▸ Data excerpt:
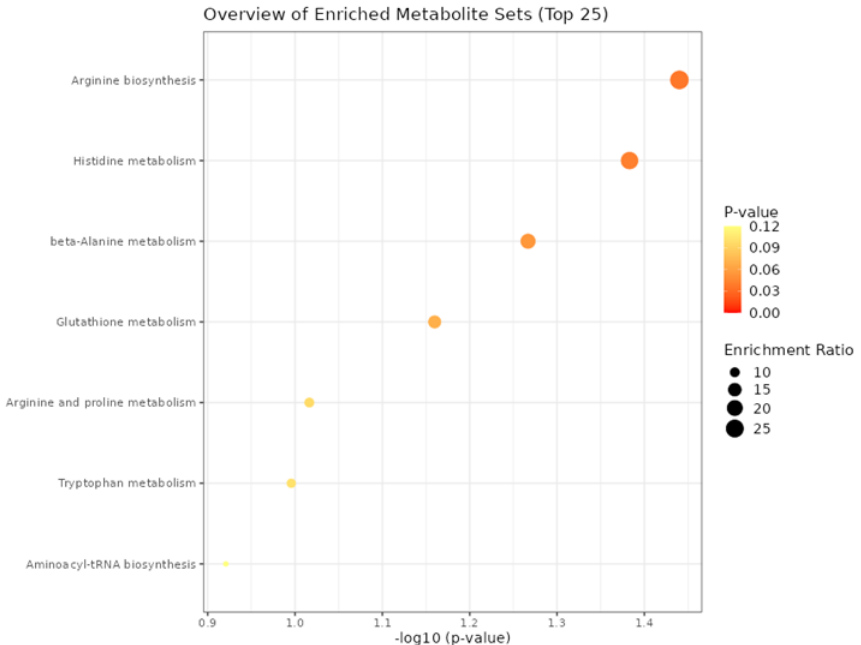
Figure 4. Top biological processes involved with significant blood plasma metabolites of bulls in the rearing phase from the three different maternal treatments (NP, PP, and FP).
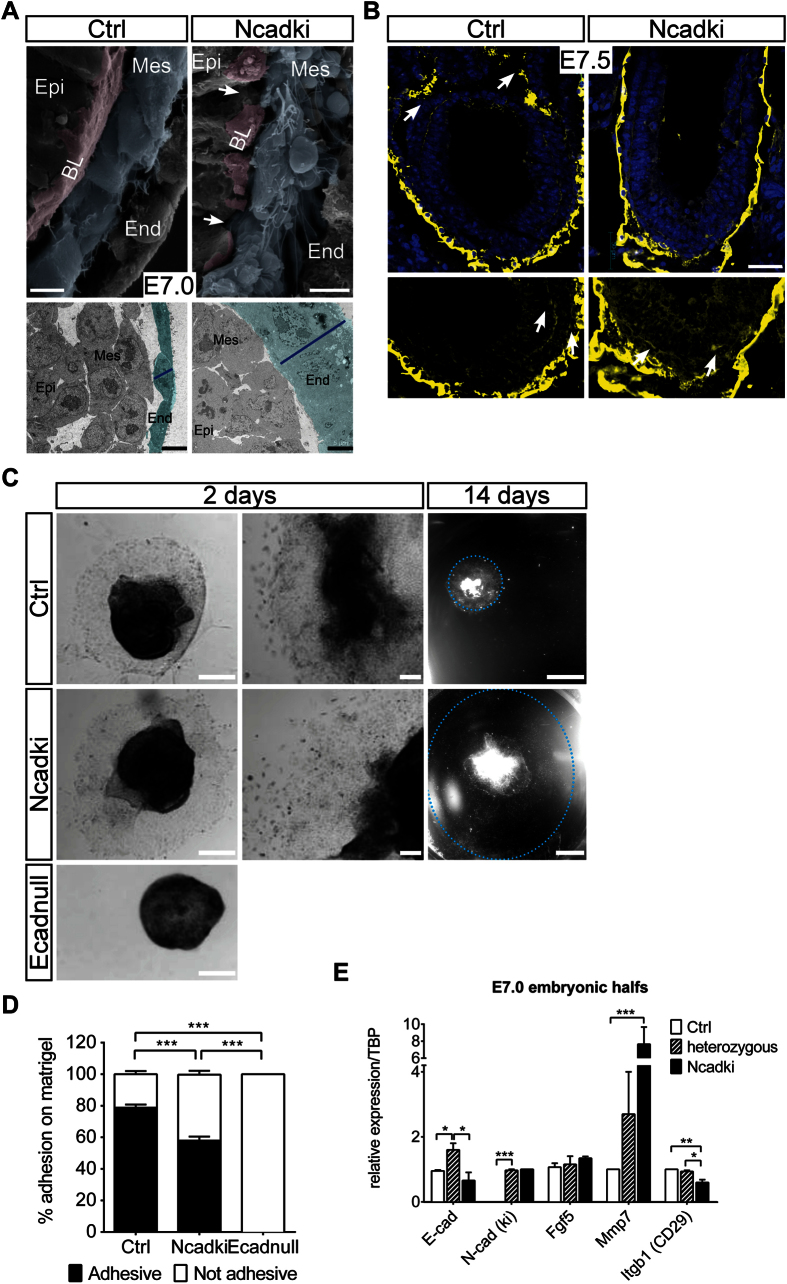
Tissue architecture and extracellular matrix components are changing upon ectopic cadherin switching.(A) Scanning electron microscopy shows loss of the smooth surface and attached basal lamina at mutant ectodermal cells (purple layer, arrows) as well as malformed mesoderm cells (blue) compared to controls. An expansion of the radial dimension of the VE cells (green) is seen in the mutant e.g. at the primitive streak region with transmission electron microscopy (lower panel) at E7.0 (blue line). Epi, epiblast; Mes, mesoderm; End, endoderm; BL, basal lamina. Scale bars represent 5 μm. (B) Anti-Laminin staining (yellow) and counterstaining of nuclei with DAPI (blue) reveals a loss of Laminin in the extraembryonic part at the region of the amnion in E7.5 Ncadki embryos that is found in control embryos (arrows in upper panel). No difference is detected in the gradual reduction in Laminin distribution in the embryonic part from proximal to distal, as well as in the reduction of Laminin between ectoderm and mesoderm at the side of the primitive streak in mutants and controls (arrows in lower panel). Scale bar represents 50 μm. (C) Functional analysis of the ECM of Ncadki embryos by plating explants of embryonic halfs to matrigel. Ecadnull embryos fail to attach and spread, whereas Ncadki (4/7) and control embryos (34/42) succeed. Explants of Ncadki spread much faster and cover the whole plate within 14 days (dashed line). Scale bars represent 250 μm for left, 100 μm for middle and 500 μm for right panels. (D) Quantification of successful attachment to the plates of embryonic explants of indicated genotypes. (E) qRT-PCR analysis of EcadNcad/ΔEpi;Sox2Cre (Ncadki), EcadNcad/+;Sox2Cre (heterozygous) and Ecad+/ΔEpi;Sox2Cre (Ctrl) embryonic halfs, showing a >7fold increase in Mmp7 and slight reduction of β1-Integrin (CD29) expression in Ncadki. The specimen preparation does not exclusively contain epiblast cells and unrecombined VE cells are included in the RNA isolation. Accordingly, effects are likely to be less pronounced as indicated by incomplete reduction in E-cad levels.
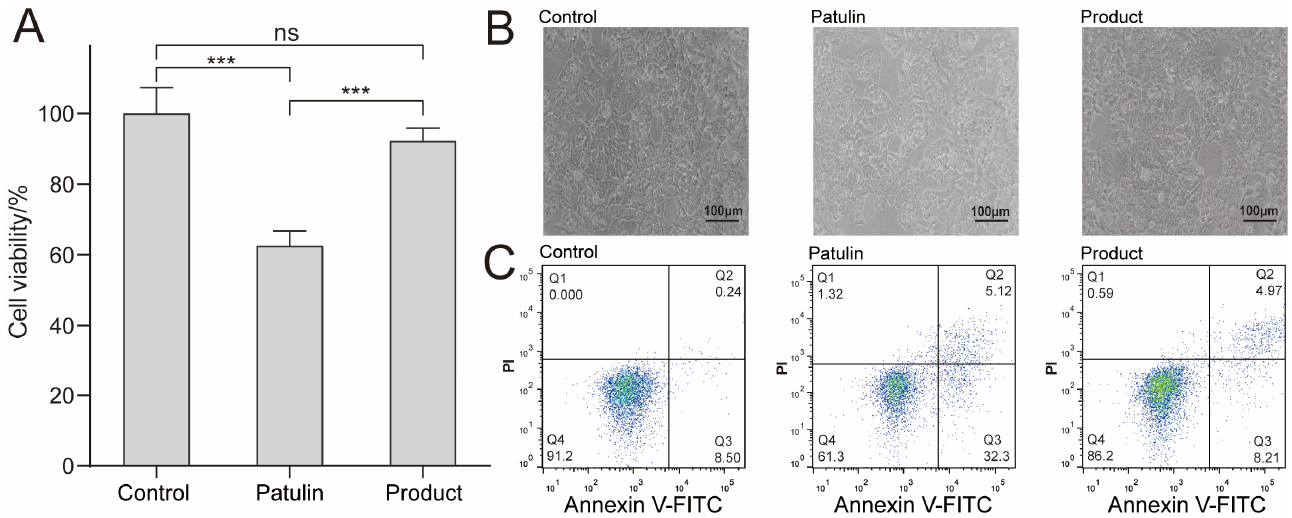
Figure 3. Effects of MEM (control group), patulin (treatment group), and patulin’s degradation products (product group) on the cytotoxicity and apoptosis of HepG2. ( A ) Cell viability measured by CCK8 method, where “***” means p < 0.001, and “ns” means no significant difference. ( B ) Cell morphology determined by an inverted microscope; the scale bar is 100 µ m. ( C ) The effect of Patulin and its degradation products on cell apoptosis. After FITC/PI staining, flow cytometry was used to detect cell apoptosis. The flow cytometry chart indicating the percentages of surviving cells, early apoptotic cells, late apoptotic cells, and necrotic cells; at least three samples were analyzed for each condition.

▸ What the task requires: Copy out the material above in full and exactly, but with no pictures.

▸ Written response:
Figure 4. Top biological processes involved with significant blood plasma metabolites of bulls in the rearing phase from the three different maternal treatments (NP, PP, and FP).
Tissue architecture and extracellular matrix components are changing upon ectopic cadherin switching.(A) Scanning electron microscopy shows loss of the smooth surface and attached basal lamina at mutant ectodermal cells (purple layer, arrows) as well as malformed mesoderm cells (blue) compared to controls. An expansion of the radial dimension of the VE cells (green) is seen in the mutant e.g. at the primitive streak region with transmission electron microscopy (lower panel) at E7.0 (blue line). Epi, epiblast; Mes, mesoderm; End, endoderm; BL, basal lamina. Scale bars represent 5 μm. (B) Anti-Laminin staining (yellow) and counterstaining of nuclei with DAPI (blue) reveals a loss of Laminin in the extraembryonic part at the region of the amnion in E7.5 Ncadki embryos that is found in control embryos (arrows in upper panel). No difference is detected in the gradual reduction in Laminin distribution in the embryonic part from proximal to distal, as well as in the reduction of Laminin between ectoderm and mesoderm at the side of the primitive streak in mutants and controls (arrows in lower panel). Scale bar represents 50 μm. (C) Functional analysis of the ECM of Ncadki embryos by plating explants of embryonic halfs to matrigel. Ecadnull embryos fail to attach and spread, whereas Ncadki (4/7) and control embryos (34/42) succeed. Explants of Ncadki spread much faster and cover the whole plate within 14 days (dashed line). Scale bars represent 250 μm for left, 100 μm for middle and 500 μm for right panels. (D) Quantification of successful attachment to the plates of embryonic explants of indicated genotypes. (E) qRT-PCR analysis of EcadNcad/ΔEpi;Sox2Cre (Ncadki), EcadNcad/+;Sox2Cre (heterozygous) and Ecad+/ΔEpi;Sox2Cre (Ctrl) embryonic halfs, showing a >7fold increase in Mmp7 and slight reduction of β1-Integrin (CD29) expression in Ncadki. The specimen preparation does not exclusively contain epiblast cells and unrecombined VE cells are included in the RNA isolation. Accordingly, effects are likely to be less pronounced as indicated by incomplete reduction in E-cad levels.
Figure 3. Effects of MEM (control group), patulin (treatment group), and patulin’s degradation products (product group) on the cytotoxicity and apoptosis of HepG2. ( A ) Cell viability measured by CCK8 method, where “***” means p < 0.001, and “ns” means no significant difference. ( B ) Cell morphology determined by an inverted microscope; the scale bar is 100 µ m. ( C ) The effect of Patulin and its degradation products on cell apoptosis. After FITC/PI staining, flow cytometry was used to detect cell apoptosis. The flow cytometry chart indicating the percentages of surviving cells, early apoptotic cells, late apoptotic cells, and necrotic cells; at least three samples were analyzed for each condition.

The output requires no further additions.